- Born: Elisabeth Carew 13 June 1985 (age 40) Lørenskog Municipality, Norway
- Genres: Pop; R&B;
- Occupations: Singer; songwriter;
- Website: http://elisabethcarew.blogg.no

= Elisabeth Carew =

Norwegian singer and songwriter

Elisabeth Carew (born 13 June 1985) is a Norwegian singer and songwriter. Carew is best known for competing in Melodi Grand Prix 2010 and 2014.

==Career==
===Melodi Grand Prix 2010===
In 2009, Carew was announced as one of the 21 contestants competing in Melodi Grand Prix 2010, the Norwegian national selection for the Eurovision Song Contest 2010. Carew competed in the first semi-final on 8 January 2010 in Ørland hovedflystasjon in Ørland Municipality with the song "Rocketfuel". She placed 6th out of seven competing songs and was eliminated.

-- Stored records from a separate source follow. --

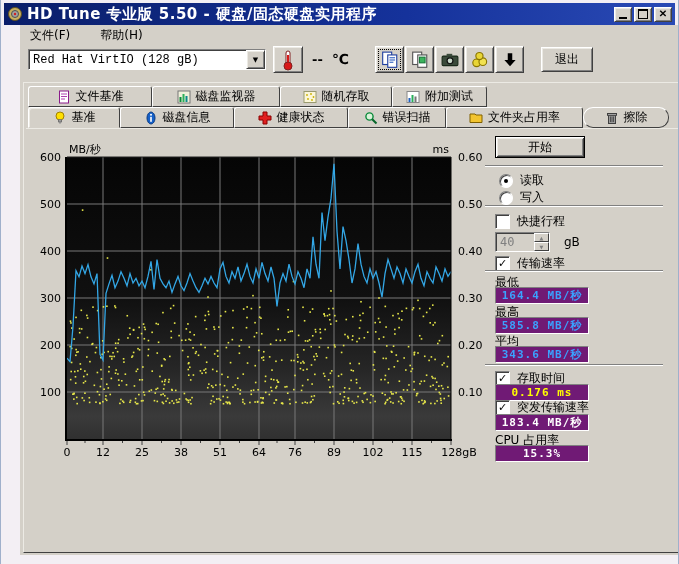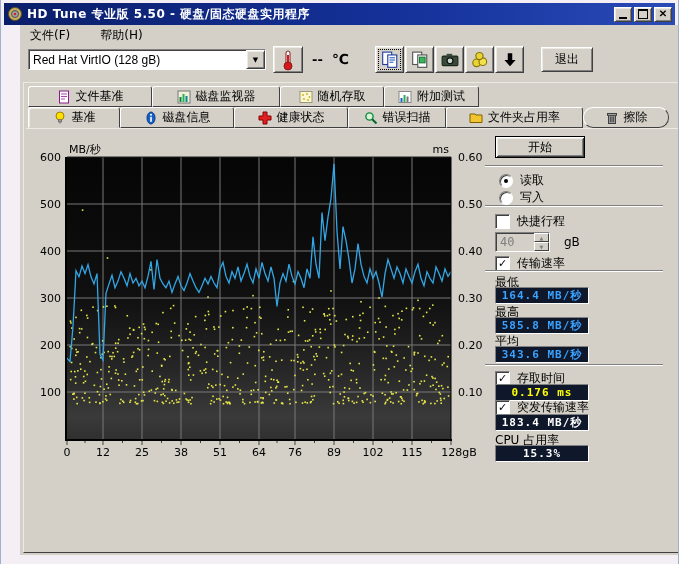--- a/index.html
+++ b/index.html
@@ -5,39 +5,39 @@
   html,body{margin:0;padding:0;}
   body{width:679px;height:564px;}
   .screen{position:relative;width:679px;height:564px;background:#F3EFF4;overflow:hidden;
           font-family:"DejaVu Sans",sans-serif;font-size:12px;color:#000;
           border-left:1px solid #9FB0CB;border-right:1px solid #9FB0CB;box-sizing:border-box;}
   
   .titlebar{position:absolute;left:3px;top:3px;right:3px;height:22px;
             background:linear-gradient(90deg,#0A1E69,#15329B 60%,#2A4AB5);
             display:flex;align-items:center;padding:0 3px;box-sizing:border-box;}
   .app-icon{width:16px;height:16px;margin-right:4px;flex:0 0 auto;}
-  .title-text{color:#fff;font-weight:bold;font-size:12px;letter-spacing:.5px;white-space:nowrap;
+  .title-text{color:#fff;font-weight:bold;font-size:15px;letter-spacing:.5px;white-space:nowrap;
               overflow:hidden;flex:1;}
   .winbtns{display:flex;gap:2px;}
   .winbtn{width:18px;height:15px;background:#D4D0C8;border:1px solid;border-color:#fff #404040 #404040 #fff;
           box-shadow:inset 1px 1px 0 #ECEAE4,inset -1px -1px 0 #808080;
           display:flex;align-items:center;justify-content:center;padding:0;cursor:default;}
   .glyph-min{width:8px;height:2px;background:#000;margin-top:7px;}
   .glyph-max{width:8px;height:7px;border:1px solid #000;border-top-width:2px;}
   .glyph-close{font-size:10px;font-weight:bold;line-height:10px;}
   
   .client{position:absolute;left:19px;top:25px;width:671px;height:530px;background:#D4D0C8;}
   .menubar{position:absolute;left:0;top:0;right:0;height:20px;display:flex;align-items:center;padding-left:6px;}
   .menu-item{padding:2px 8px 2px 4px;margin-right:18px;}
   
   .toolbar{position:absolute;left:0;top:20px;right:0;height:34px;display:flex;align-items:center;}
   .combo{position:absolute;left:8px;top:4px;width:238px;height:21px;background:#fff;
          border:1px solid;border-color:#808080 #fff #fff #808080;box-shadow:inset 1px 1px 0 #404040;
          display:flex;align-items:center;box-sizing:border-box;}
-  .combo-text{flex:1;padding-left:4px;font-family:Liberation Sans, sans-serif;font-size:12px;white-space:nowrap;overflow:hidden;}
+  .combo-text{flex:1;padding-left:4px;font-family:Liberation Mono, monospace;font-size:12px;white-space:nowrap;overflow:hidden;}
   .combo-arrow{width:17px;height:17px;background:#D4D0C8;border:1px solid;border-color:#fff #404040 #404040 #fff;
                box-shadow:inset 1px 1px 0 #ECEAE4,inset -1px -1px 0 #808080;
                font-size:7px;display:flex;align-items:center;justify-content:center;}
   .tool-btn{width:30px;height:27px;background:#D4D0C8;border:1px solid;border-color:#fff #404040 #404040 #fff;
             box-shadow:inset 1px 1px 0 #ECEAE4,inset -1px -1px 0 #808080;
             display:flex;align-items:center;justify-content:center;padding:0;}
   .temp-btn{position:absolute;left:253px;top:1px;}
   .temp-value{position:absolute;left:292px;top:7px;font-weight:bold;font-size:13px;}
   .temp-unit{position:absolute;left:312px;top:6px;font-weight:bold;font-size:14px;}
   .tool-group{position:absolute;left:355px;top:1px;display:flex;}
@@ -88,21 +88,21 @@
               display:flex;align-items:center;box-sizing:border-box;color:#808080;}
   .spin-field .sval{flex:1;padding-left:4px;font-family:"DejaVu Sans Mono",monospace;}
   .spin-btns{display:flex;flex-direction:column;width:15px;}
   .sb{height:9px;background:#D4D0C8;border:1px solid;border-color:#fff #404040 #404040 #fff;
       font-size:5px;color:#808080;display:flex;align-items:center;justify-content:center;box-sizing:border-box;}
   .c-transfer{left:16px;top:123px;}
   .c-access{left:16px;top:238px;}
   .c-burst{left:16px;top:267px;}
   .vlabel{position:absolute;left:16px;}
   .l-min{top:142px;}.l-max{top:172px;}.l-avg{top:201px;}.l-cpu{top:300px;}
-  .lcd{position:absolute;left:16px;width:92px;height:15px;background:#0f172a;
+  .lcd{position:absolute;left:16px;width:92px;height:15px;background:#701a75;
        border:1px solid;border-color:#808080 #fff #fff #808080;
        font-family:"DejaVu Sans Mono",monospace;font-weight:bold;font-size:11px;
        display:flex;align-items:center;justify-content:center;letter-spacing:1px;white-space:nowrap;}
   .lcd.blue{color:#3AA2FF;}
   .lcd.yellow{color:#FFFF00;}
   .lcd.white{color:#FFFFFF;}
   .v-min{top:155px;}.v-max{top:185px;text-align:right;}.v-avg{top:214px;}
   .v-access{top:252px;}.v-burst{top:282px;}.v-cpu{top:313px;}
 </style>
 </head>
@@ -204,21 +204,21 @@
           </div>
           <div class="tab" style="width: 128px;">
             <span class="ticon"><svg viewBox="0 0 14 14">
                 <rect x="1" y="1" width="12" height="12" fill="#EFEfdA" stroke="#777"></rect>
                 <rect x="2.5" y="7" width="2" height="5" fill="#0A8A3A"></rect>
                 <rect x="5.5" y="4" width="2" height="8" fill="#2BB05A"></rect>
                 <rect x="8.5" y="6" width="2" height="6" fill="#0A8A8A"></rect>
               </svg></span>
             <span>磁盘监视器</span>
           </div>
-          <div class="tab" style="width: 104px;">
+          <div class="tab" style="width: 112px;">
             <span class="ticon"><svg viewBox="0 0 14 14">
                 <rect x="1" y="1.5" width="12" height="11" fill="#FBF6D8" stroke="#9A9A70"></rect>
                 <circle cx="4" cy="5" r=".9" fill="#C9B000"></circle>
                 <circle cx="8" cy="4" r=".9" fill="#C9B000"></circle>
                 <circle cx="10.5" cy="7" r=".9" fill="#C9B000"></circle>
                 <circle cx="5" cy="9" r=".9" fill="#C9B000"></circle>
                 <circle cx="9" cy="10" r=".9" fill="#C9B000"></circle>
               </svg></span>
             <span>随机存取</span>
           </div>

===Melodi Grand Prix 2014===
In 2014, Carew was announced as one of the contestants in the Norwegian national selection for the Eurovision Song Contest 2014, Melodi Grand Prix 2014. She is competing with the song "Sole Survivor". Carew competed in the third semi-final on 9 March 2014 at the Folketeatret in Oslo. She advanced to the finals, which was held on 15 March 2014 in Oslo Spektrum. Despite being a considered a favourite to win the competition, Carew did not make the superfinal and placed 5th-9th in the final.

==Personal life==
Carew is the younger sister of Norwegian footballer John Carew. Her father is Gambian and her mother is Norwegian.